This summer, members of the public not consumed by the daily drama of presidential tweets and the ins-and-outs of the Mueller investigation, turned their attention to the Supreme Court. With the retirement of Justice Anthony Kennedy, who was often a swing vote, the appointment of Brett Kavanaugh raised the possibility of a solidly conservative Supreme Court for the first time in decades. Although an allegation of sexual assault from his days at Georgetown Prep threatened to derail the Kavanaugh train, Republican senators have largely stayed on board. Most court-watchers still expect him to be confirmed on a largely party-line vote.
Things weren’t always this way. Until relatively recently, Supreme Court Justices were virtually always confirmed by overwhelming bipartisan majorities. Justice Scalia was confirmed 98-0. Justice Kennedy was confirmed 97-0. Even Justice Ruth Bader Ginsburg was confirmed with only three senators voting against her. Before the 1960s, most Justices were confirmed by voice votes, and Supreme Court confirmation hearings—if they occurred at all—received little public attention. The now-routine expectation that every Supreme Court nomination should be decided along partisan lines is really only a product of the last ten years.
On one view, the problem with our Supreme Court nomination process is that it has become hopelessly partisan. In a functional system, qualified nominees within the mainstream of legal thought would be confirmed with wide bipartisan support, as was the case for most of our history. But—even though both parties now generally view judicial nominations through a partisan lens—the two parties do not seem to be playing the same game. Conservative voters (and organizations) care more about the judiciary than their counterparts on the left. In the most recent presidential election, for example, among the one-fifth of the voters who said the Supreme Court was the single most important issue driving their voting decisions, 56 percent voted for Donald Trump. In other words, the portion of the electorate that is most motivated by judicial politics is disproportionately conservative. And it shows, not only in voting patterns but also in party discipline around confirmation votes.

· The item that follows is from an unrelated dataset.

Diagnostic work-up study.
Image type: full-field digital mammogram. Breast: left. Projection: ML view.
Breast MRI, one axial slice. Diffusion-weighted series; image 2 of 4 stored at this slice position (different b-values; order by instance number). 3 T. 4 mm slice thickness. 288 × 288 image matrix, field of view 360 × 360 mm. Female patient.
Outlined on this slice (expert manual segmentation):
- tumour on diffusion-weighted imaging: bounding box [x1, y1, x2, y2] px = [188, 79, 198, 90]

Our current judicial-nomination process is unhealthy for both the judiciary itself and our democracy. It tends to make judges more partisan. While some legal scholars insist that there is no clear line between law and politics, there is a difference in most cases between lawmaking (which, in a democracy, should primarily be the function of elected politicians) and the application of law to particular cases—the domain of the courts. Judges who understand themselves primarily in partisan terms are likely to be poor judges.
The politicization of our judicial-nomination process also distorts our democracy by moving such nominations to the center of our politics, especially in presidential elections. This trend has been exacerbated in recent years by longer tenures of Supreme Court Justices. Because of increasing life spans and younger nominees, the average term of the typical Supreme Court Justice has doubled since 1900; it now stretches over a quarter century. As the tenure of Supreme Court Justices grows longer, so does the length of time between nominations, making the stakes for each nomination that much higher. While judicial nominations (particularly for the Supreme Court) are undoubtedly important, it is worth asking whether it is a healthy thing in a democracy for them to be the most important consideration for a fifth of the electorate. After all, the president—and the federal government as a whole—do many other important things.